Il teatro dei Serici non poteva contenere tutta quella gente, quell’omaggio
così ingombrante, quel fiume che si riversava e pian piano si allargava,
proprio lì nel piazzale del Belvedere di San Leucio…In effetti il Teatro dei
Serici non lo contenne. Le sedie erano sistemate proprio lì: tra un panorama
infinito, un abisso di stelle e lo scenario di qualcosa che si annunciava
grandioso. Bianco, il colore dominante era il bianco, teloni bianchi a coprire
ogni cosa: strumenti, scenografie, pannelli. La neutralità che può divenire
ogni cosa, ogni colore, ogni immagine e così come dal silenzio ogni suono può
scaturire, ogni voce può venire fuori. Buio. Il primo suono fu il martellare di
un basso…tu tu tu tu tu tu… La prima immagine quella speculare di un viso di
donna con un ventaglio, rosso, a mò di ali battenti. La prima frase: "En el
mundo habria un lugar…". Esplode il palco. Luce. I Gotan Project a servirci,
signori! Ti rendi conto che Dio è davvero un DJ, Dio-Philippe vestito di
bianco, in doppio petto, attorniato dai suoi collaboratori, dei e dee anche
loro…Dio che si trova sotto le mani impazzite del pianista, Dio tra i palmi del
Bandoneonista, Dio nella voce suadente di Cristina, Dio nell’instancabile
chitarra di Eduardo e nei violini celestiali, Dio che mi realizza un sogno e
ancora non mi crea il contatto con la realtà. Si inizia con Diferente, primo
singolo estratto dal loro nuovo album, Lunatico, e dietro di loro – ben dieci
le presenze sul palco- sul telone di cui vi parlavo, scorreva il video della
canzone, adattato al live. Le luci facevano un effetto straordinario. Ogni
ombra si liberava dal suo corpo per diventare essa stessa indipendente e
suonare, ballare, farsi trasportare anche lei dal Tango dei "Gotan que es
musica proibida". Si continua con "Notas" e "Amor Porteño", mentre la
scenografia si fa sempre più interessante: immagini scorrono dinnanzi ai nostri
occhi mentre si fondono ai suoni trasognanti e trasportanti di una musica che
sembra provenire direttamente dal paradiso o dall’inferno…chissà… Per "Mi
Confesiòn" appaiono gli ologrammi dei due rapper che accompagnano i Gotan.
Anche qui, nelle scelte più azzardate, come quella di unire il rap al Tango,
dimostrano la loro bravura, l’esperienza e il binomio Tango-Rap diventa uno dei
momenti salienti della serata…Pero no soy satisfecho, non ancora… Gli elementi
sul palco si susseguono e si scambiano di ruolo e di posizioni. Viola, violini,
violoncello, piano alla mia sinistra; chitarra e vocalist alla mia destra; il
centro dominato dal Bandoneon, da Philippe Cohen-Solal e Christoff H. Muller .

* [DATI GREZZI]

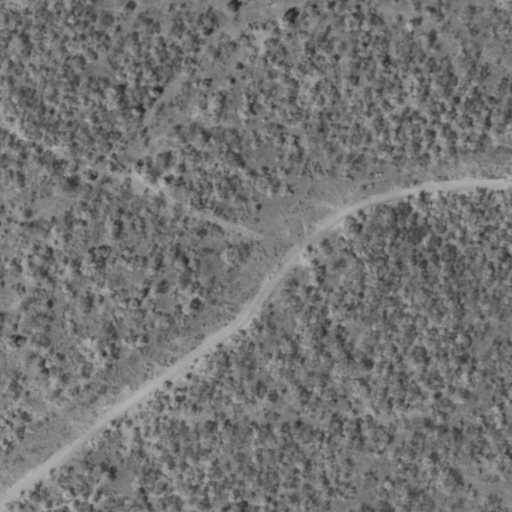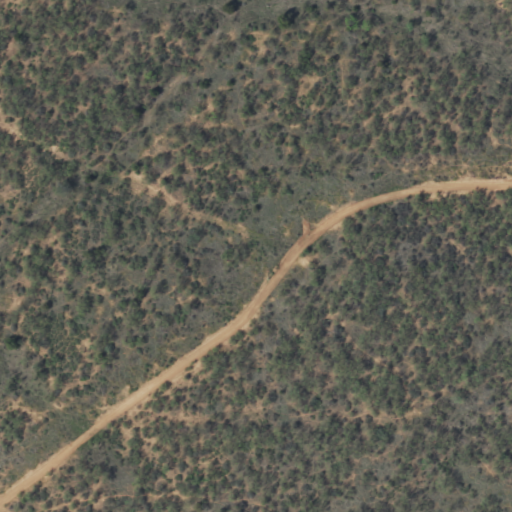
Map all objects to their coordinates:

* [CONSEGNE]
**a.** Estrai dal resoconto del concerto tutto il testo che va da "Anche qui, nelle" giù fino a "H. Muller .".
**b.** Nel resoconto del concerto, con quale brano si apre l'esibizione dei Gotan Project?

* [SOLUZIONI]
**a.**
Anche qui, nelle scelte più azzardate, come quella di unire il rap al Tango,
dimostrano la loro bravura, l’esperienza e il binomio Tango-Rap diventa uno dei
momenti salienti della serata…Pero no soy satisfecho, non ancora… Gli elementi
sul palco si susseguono e si scambiano di ruolo e di posizioni. Viola, violini,
violoncello, piano alla mia sinistra; chitarra e vocalist alla mia destra; il
centro dominato dal Bandoneon, da Philippe Cohen-Solal e Christoff H. Muller .

**b.** Con "Diferente", primo singolo estratto dal loro nuovo album, Lunatico.